“We are social creatures living in various intersecting networks of relationships. Even today most people still shape their personal faith and spirituality with input from others, especially authoritative figures...we still consider the ways we see other prominent people living their faith and allow them to influence our own spiritual life...they restore our hope and inspire us to become better people, drawing us back again and again to God’s grace, Christ’s love, and the Spirit’s presence in and among us...At the heart of looking at someone else’s faith, you often discover what it is that you yourself believe and how you also want to live out those beliefs.
“Believing in something greater than oneself is the only way to survive this life...We need hope in this world. We need faithful examples. We need strong leaders unafraid to show us how to persevere in the midst of life’s tragedies...As we grow older, well, one must choose, mustn’t one? How will we love those around us, the way Jesus showed us to love, and still carry on with whatever we’re called by duty to do? It requires suffering, doesn’t it...you accept life as a slow parade of losing those you hold most dear. Or you can retreat from life and withdraw to one’s own devices, but you miss the joy of the parade, then, don’t you?
“Elizabeth Alexandra Mary Windsor, Lilibet, Princess, Her Royal Highness, the Grace of God, the Queen of Great Britain and Head of the Commonwealth, Her Other Realms, and Territories. Defender of the Faith. Her Majesty...No matter her title or role, Queen Elizabeth II reflects the love of the King she serves.” “The world’s most famous woman,” serves as “an ambassador of cultural history and an emblem of national pride but also as a role model, philanthropist, iconic leader, and Christian.” Her Majesty “has much to teach us about living out our faith and following the example set by Jesus Christ.” Like biblical Queen Esther, Elizabeth also “accepted a call placed on her life at an early age...She navigated safe passage between the Scylla of duty and the Charybdis of desire. The only way to wear the royal grandeur of the monarchy was to remain clothed in her humanity. And her Christian faith remain the thread stitching person and personage, duty and desire, together.” In The Faith of Queen Elizabeth, Dudley Delffs shines a spotlight on the faith of Queen Elizabeth and explores what we can all learn from her example.

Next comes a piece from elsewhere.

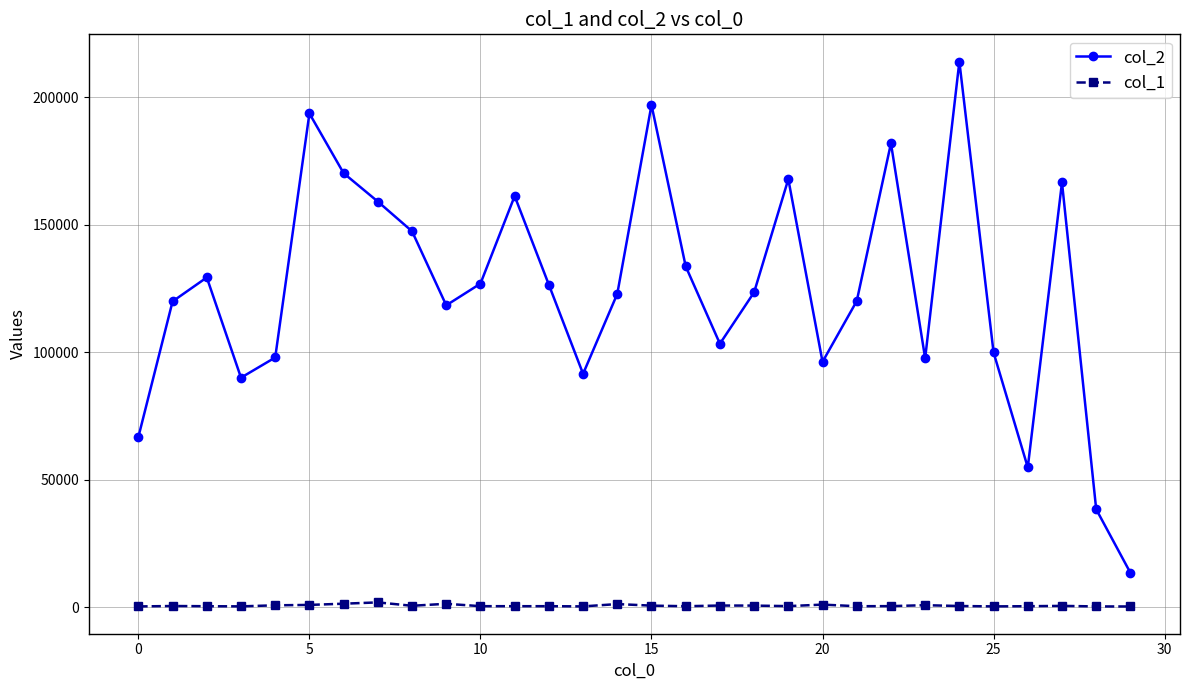

Which series has the widest spread of values?

col_2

When a painting of the Queen was defaced by a smear of acrylic spray paint in 2013, the incident of vandalism seemed to serve as a metaphor for the life and reign of Her Majesty. Throughout her life, Queen Elizabeth experienced criticism; however, she transformed faultfinders into constructive critics. She sought voice coaches and speechwriters to lower her voice and smooth her clipped accent and spoke on television even though she despised it. Her sister Princess Margaret’s entanglement in an affair with divorced officer Peter Townsend compelled the new queen to “navigate matters of the heart using the compass of the Church and uphold duty while bearing the criticism inflicted by a wounded sister.” In response to First Lady Jackie Kennedy’s snide remarks about her effectiveness (or lack thereof), the Queen seized the opportunity to address a Cold War crisis directly--the dancefloor with the Ghanaian President himself! Despite differences on sanctions and apartheid, the Queen apologized to Prime Minister Margaret Thatcher and awarded her both the Orders of the Garter and of Merit. The people’s Queen Elizabeth engaged the enormous outpouring of public grief at the passing of the “People’s Princess” Diana. Refined in the fire, her reign proved resilient and her character, “a patina of nostalgic appreciation and abiding gratitude.”